> Explore the material
A: Give each forum member name that appears in the HTPC forum thread, listing each person once.
B: Reproduce the stretch of the HTPC forum thread from "## Lonely Raven" through "provides component out.".

> Extracted text
▬▬▬▬▬▬▬▬▬▬
Many motherboards come with digital audio output (coaxial, optical, or both) - of course you can use a soundcard too.

Good luck,
Mikie


----------



## Lonely Raven

mikie said:


> After several weeks of research I concluded that HTPC provides the best fit for my needs. I haven't built the unit yet, but below are a few things I learned that might help you evaluate options.
> 
> Renethx (AVS Forum) recommends several excellent HTPC builds.
> http://www.avsforum.com/avs-vb/showthread.php?t=940972&page=85
> 
> I believe that most decent graphics cards do the HDPC conversion or come with software to do so.
> 
> Many of the Radeon cards (like the 4550) come with an HDTV-Out cable (dongle) that provides component out.
> 
> Many motherboards come with digital audio output (coaxial, optical, or both) - of course you can use a soundcard too.
▬▬▬▬▬▬▬▬▬▬
> Raw data

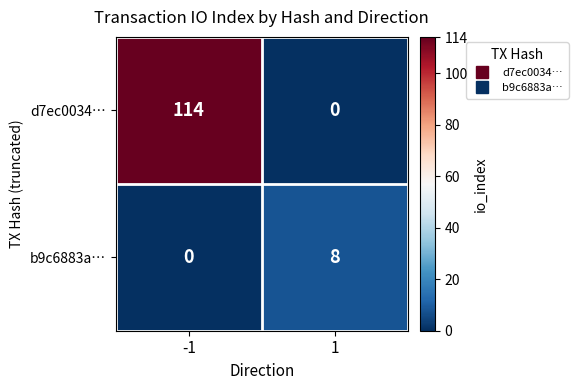

What is the sum of all b9c6883a… values?

8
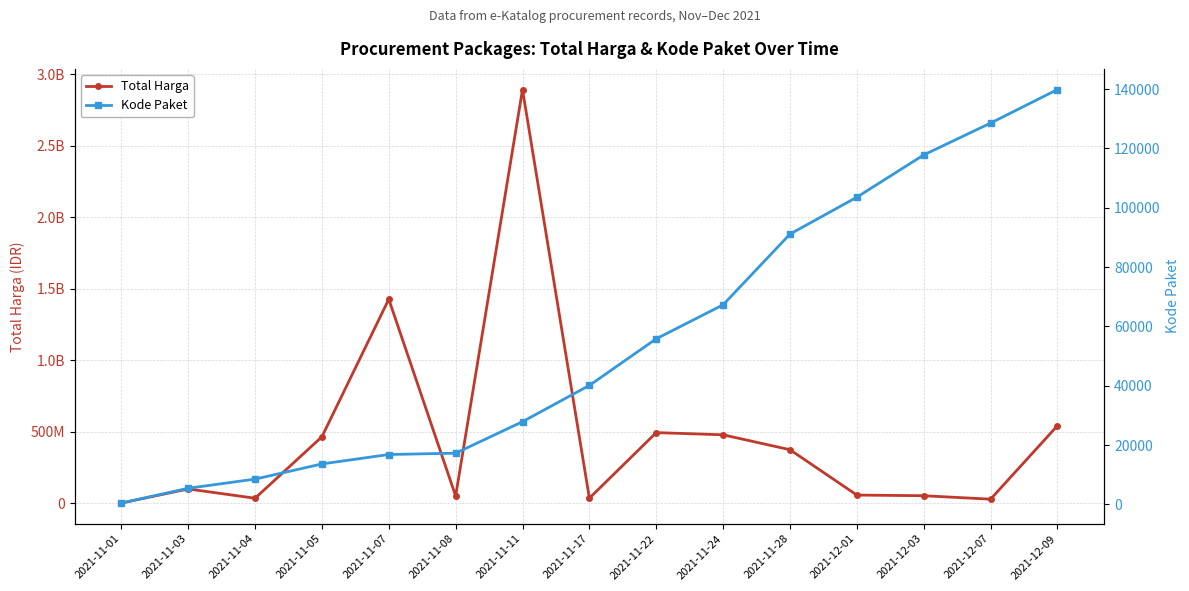

What is the greatest value displayed?

2892122000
▬▬▬▬▬▬▬▬▬▬
> Solved tasks
A: Mikie, Lonely Raven, Renethx

B:
## Lonely Raven

mikie said:


> After several weeks of research I concluded that HTPC provides the best fit for my needs. I haven't built the unit yet, but below are a few things I learned that might help you evaluate options.
> 
> Renethx (AVS Forum) recommends several excellent HTPC builds.
> http://www.avsforum.com/avs-vb/showthread.php?t=940972&page=85
> 
> I believe that most decent graphics cards do the HDPC conversion or come with software to do so.
> 
> Many of the Radeon cards (like the 4550) come with an HDTV-Out cable (dongle) that provides component out.